___ DATA EXTRACTS ___
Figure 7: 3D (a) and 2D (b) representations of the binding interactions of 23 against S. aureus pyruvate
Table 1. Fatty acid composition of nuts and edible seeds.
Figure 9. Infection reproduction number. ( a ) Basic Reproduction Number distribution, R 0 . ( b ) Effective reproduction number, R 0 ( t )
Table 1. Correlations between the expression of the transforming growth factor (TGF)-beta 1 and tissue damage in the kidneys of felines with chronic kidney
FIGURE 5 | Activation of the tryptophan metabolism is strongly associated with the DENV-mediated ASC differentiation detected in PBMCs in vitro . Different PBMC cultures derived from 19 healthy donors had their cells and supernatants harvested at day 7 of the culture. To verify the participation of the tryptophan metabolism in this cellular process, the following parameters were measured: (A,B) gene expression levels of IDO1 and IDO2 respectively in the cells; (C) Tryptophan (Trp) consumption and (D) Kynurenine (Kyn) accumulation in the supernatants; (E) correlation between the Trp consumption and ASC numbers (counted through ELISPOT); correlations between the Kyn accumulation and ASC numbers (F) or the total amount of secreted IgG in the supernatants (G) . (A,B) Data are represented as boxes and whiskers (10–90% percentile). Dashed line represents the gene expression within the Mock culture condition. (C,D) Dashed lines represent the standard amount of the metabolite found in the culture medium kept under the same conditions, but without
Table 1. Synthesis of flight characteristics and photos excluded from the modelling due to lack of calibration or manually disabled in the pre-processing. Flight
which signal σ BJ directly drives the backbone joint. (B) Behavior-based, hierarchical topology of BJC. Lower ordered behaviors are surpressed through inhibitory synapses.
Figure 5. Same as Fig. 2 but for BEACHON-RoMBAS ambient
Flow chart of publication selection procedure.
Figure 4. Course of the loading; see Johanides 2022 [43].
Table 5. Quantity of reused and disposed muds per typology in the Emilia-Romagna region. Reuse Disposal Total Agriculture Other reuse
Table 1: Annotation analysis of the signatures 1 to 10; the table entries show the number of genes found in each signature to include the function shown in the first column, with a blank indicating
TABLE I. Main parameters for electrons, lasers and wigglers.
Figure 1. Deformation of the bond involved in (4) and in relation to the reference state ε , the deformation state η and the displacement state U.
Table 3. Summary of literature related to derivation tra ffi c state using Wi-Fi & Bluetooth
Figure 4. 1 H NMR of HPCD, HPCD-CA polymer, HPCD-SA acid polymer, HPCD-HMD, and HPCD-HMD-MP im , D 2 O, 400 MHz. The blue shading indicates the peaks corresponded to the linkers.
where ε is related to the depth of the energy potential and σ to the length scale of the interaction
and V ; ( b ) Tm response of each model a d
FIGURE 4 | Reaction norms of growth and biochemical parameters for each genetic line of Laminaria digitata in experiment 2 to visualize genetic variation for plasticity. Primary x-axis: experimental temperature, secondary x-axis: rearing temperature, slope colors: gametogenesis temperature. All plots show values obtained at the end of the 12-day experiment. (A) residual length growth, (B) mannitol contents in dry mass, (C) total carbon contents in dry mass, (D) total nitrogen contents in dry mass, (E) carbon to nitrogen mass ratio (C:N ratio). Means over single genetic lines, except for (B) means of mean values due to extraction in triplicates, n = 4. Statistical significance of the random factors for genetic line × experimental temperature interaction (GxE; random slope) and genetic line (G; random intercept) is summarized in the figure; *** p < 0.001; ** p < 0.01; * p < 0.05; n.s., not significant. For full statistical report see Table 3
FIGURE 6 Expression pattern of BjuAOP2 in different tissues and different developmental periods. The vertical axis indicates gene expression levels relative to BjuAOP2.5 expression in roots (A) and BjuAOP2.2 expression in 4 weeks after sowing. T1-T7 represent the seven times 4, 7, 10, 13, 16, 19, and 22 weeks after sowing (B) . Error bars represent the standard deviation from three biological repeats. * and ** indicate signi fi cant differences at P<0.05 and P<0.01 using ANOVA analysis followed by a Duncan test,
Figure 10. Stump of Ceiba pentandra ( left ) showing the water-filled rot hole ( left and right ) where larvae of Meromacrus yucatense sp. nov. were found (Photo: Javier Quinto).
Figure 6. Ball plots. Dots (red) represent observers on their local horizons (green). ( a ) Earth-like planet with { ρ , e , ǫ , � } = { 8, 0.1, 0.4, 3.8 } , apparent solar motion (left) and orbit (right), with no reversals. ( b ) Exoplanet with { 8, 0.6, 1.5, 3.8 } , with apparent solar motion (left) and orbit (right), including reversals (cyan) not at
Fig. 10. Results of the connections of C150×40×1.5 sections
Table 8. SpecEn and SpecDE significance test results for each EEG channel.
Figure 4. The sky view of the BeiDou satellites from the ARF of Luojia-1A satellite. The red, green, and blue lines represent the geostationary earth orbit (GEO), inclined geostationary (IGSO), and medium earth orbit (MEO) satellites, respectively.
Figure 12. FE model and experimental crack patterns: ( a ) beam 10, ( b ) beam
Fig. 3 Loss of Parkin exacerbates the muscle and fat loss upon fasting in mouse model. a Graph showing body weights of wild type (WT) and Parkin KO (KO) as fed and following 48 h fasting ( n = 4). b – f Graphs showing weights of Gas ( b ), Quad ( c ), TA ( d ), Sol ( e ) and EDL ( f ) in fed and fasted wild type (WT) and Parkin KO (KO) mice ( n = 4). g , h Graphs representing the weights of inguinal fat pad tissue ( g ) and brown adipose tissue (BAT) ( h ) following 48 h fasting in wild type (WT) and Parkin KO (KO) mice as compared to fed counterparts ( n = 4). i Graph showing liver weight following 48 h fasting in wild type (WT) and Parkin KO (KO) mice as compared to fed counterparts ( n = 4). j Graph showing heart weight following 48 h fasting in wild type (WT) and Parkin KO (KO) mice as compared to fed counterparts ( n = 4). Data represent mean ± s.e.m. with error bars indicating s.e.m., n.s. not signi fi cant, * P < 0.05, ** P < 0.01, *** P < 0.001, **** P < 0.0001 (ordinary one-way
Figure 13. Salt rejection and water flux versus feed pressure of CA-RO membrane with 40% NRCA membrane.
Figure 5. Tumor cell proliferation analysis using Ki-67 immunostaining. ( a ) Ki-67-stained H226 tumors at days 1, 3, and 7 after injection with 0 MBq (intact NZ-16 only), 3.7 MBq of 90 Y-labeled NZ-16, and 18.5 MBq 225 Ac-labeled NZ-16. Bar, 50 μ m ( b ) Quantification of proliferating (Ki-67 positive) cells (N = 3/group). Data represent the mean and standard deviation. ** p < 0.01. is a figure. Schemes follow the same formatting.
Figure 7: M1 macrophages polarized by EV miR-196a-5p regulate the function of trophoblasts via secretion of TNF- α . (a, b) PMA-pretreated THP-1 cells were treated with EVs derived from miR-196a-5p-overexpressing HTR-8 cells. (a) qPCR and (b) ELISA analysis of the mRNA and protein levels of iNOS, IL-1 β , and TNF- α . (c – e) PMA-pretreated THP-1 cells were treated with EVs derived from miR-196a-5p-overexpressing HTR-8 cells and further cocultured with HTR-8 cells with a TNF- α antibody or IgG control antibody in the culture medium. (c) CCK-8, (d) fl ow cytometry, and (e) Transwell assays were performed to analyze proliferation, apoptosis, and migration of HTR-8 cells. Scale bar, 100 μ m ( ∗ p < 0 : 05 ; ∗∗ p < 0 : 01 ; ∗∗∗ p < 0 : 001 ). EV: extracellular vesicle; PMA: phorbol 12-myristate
___
REQUIREMENT » Scan the entries above for the string "acid", and copy every line where it turns up.

ANSWER »
Table 1. Fatty acid composition of nuts and edible seeds.
Figure 4. 1 H NMR of HPCD, HPCD-CA polymer, HPCD-SA acid polymer, HPCD-HMD, and HPCD-HMD-MP im , D 2 O, 400 MHz. The blue shading indicates the peaks corresponded to the linkers.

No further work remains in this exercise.